Pech hoch zwei

(Wilfried Kohlhof)

Django war wieder einmal voll auf Turkey. Der letzte Schuss war vorvorgestern und so wurde es wieder höchste Zeit für den nächsten. Er war zwar im Metadonprogramm, aber das glich nur etwas die Höhen und Tiefen aus. Polytoxikomanisch veranlagt nahm er zusätzlich alles was die Dealer gerade so da hatten.

Die Kapuze war hochgeschlagen und seine Fäuste steckten tief in den Hosentaschen. Die Rechte hielt die Schreckschusspistole umklammert, als wolle er sich daran festhalten. Das kühle Stück Metall gab ihm ein Gefühl von Stärke und der Sicherheit, bald wieder an den nächsten Schuss zu kommen. Sein Zittern war fast verschwunden. Er schwang sich auf sein geklautes Fahrrad und fuhr zielstrebig zu der Sparkassenfiliale, in der er schon einmal erfolgreich war. Sie lag nicht weit weg und hatte den Vorteil, dass er gut durch den Park verschwinden konnte und nach ein paar Haken direkt hinter dem Bahnhof landete, wo die Dealer immer etwas im Angebot haben.

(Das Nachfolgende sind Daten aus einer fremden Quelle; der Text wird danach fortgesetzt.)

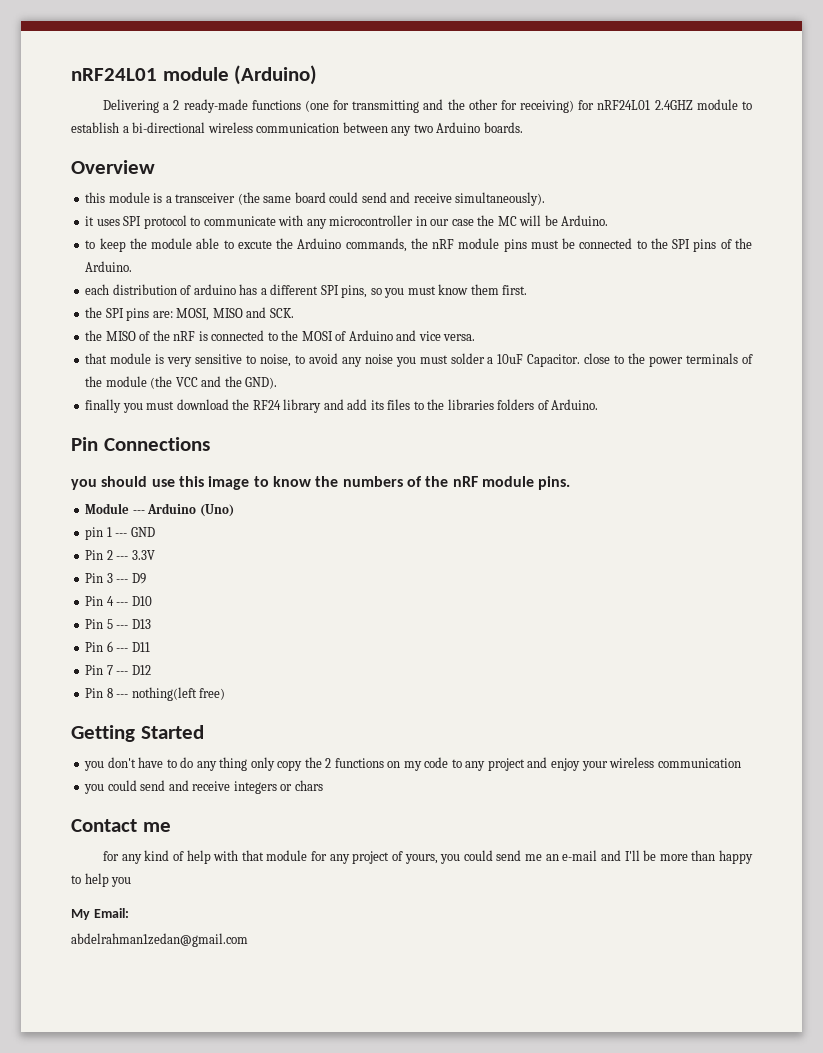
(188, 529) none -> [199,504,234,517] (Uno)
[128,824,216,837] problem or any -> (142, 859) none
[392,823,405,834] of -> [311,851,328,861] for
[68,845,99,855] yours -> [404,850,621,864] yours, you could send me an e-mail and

Mit: „Hände hoch! Geld her!“ stürmte er in die Kassenhalle und wunderte sich zunächst, dass keine Kunden da waren. Und der einzige Angestellte schien wenig beeindruckt. Nach: „Los, mach schon!“ ging dieser wie aufgefordert in die schusssichere Kassenbox, blieb dort aber untätig stehen und fing laut an zu lachen. Django brauchte etwas Zeit um die Bedeutung zu kapieren. Der Angestellte war nun genau dort wo er ihn hingeschickt hatte, damit aber in Sicherheit und Django kam nicht zum Ziel.

In diesem Moment betrat ein junger Mann die Kassenhalle. Django erkannte seine Chance, packte ihn sofort, richtete die Waffe auf ihn und forderte erneut die Herausgabe des Geldes. Um die Bedrohung von dem Kunden abzuwenden schob der Kassierer nun ein paar Bündel Banknoten durch die Ausgabeöffnung. Django raffte das Geld zusammen, steckte es unter seine Jacke und ging rückwärts zur Tür. Mit den Worten: „Keiner folgt mir!“ verließ er die Kassenhalle, wobei er noch zwei Schüsse in Richtung des Kassierers abgab. Sofort machte sich ein beißender Gestank bemerkbar, Reizgas. Der junge Mann rannte sofort nach draußen, um besser atmen zu können und seine Augen zu schützen. Dort sah er, dass der Täter schon etwa dreißig Meter weit weg war. Mit brennenden Augen und dem Wissen, dass die Waffe nicht besonders gefährlich war, setzte er zum Spurt an. Django sah sich um, ging aus dem Sattel und trat kräftig in die Pedale. Die Kette riss, Django trat ins Leere und knallte mit dem Unterkörper in den Winkel zwischen Ober- und Steuerrohr. Infolge seines Adrenalinspiegels spürte er die Schmerzen kaum, warf das Rad beiseite und rannte zu Fuß weiter. Nur weg. Sein Verfolger kam immer näher. Django erspähte eine offen stehende Tür in einem alten Mietshaus. Von Weitem war bereits das Martinshorn der Polizei zu hören. Django rannte eine Treppe hinauf, sein Verfolger war bereits an der Eingangstür. Nach einer weiteren halben Treppe bot sich ein offen stehendes Flurfenster als Fluchtweg. Django stieg hinaus, betrat ein schräges bemoostes Glasdach, rutschte ein Stück ab, verlor den Halt und brach hindurch.

Mit zwei gebrochenen Beinen und gespickt mit Hunderten von Kakteenstacheln unterschiedlicher Form und Größe liegt er nun im Krankenhaus und wird diesen Tag wohl nie vergessen.

 

Die Kakteensammlung wurde aufgeräumt und bekam ein neues Glasdach.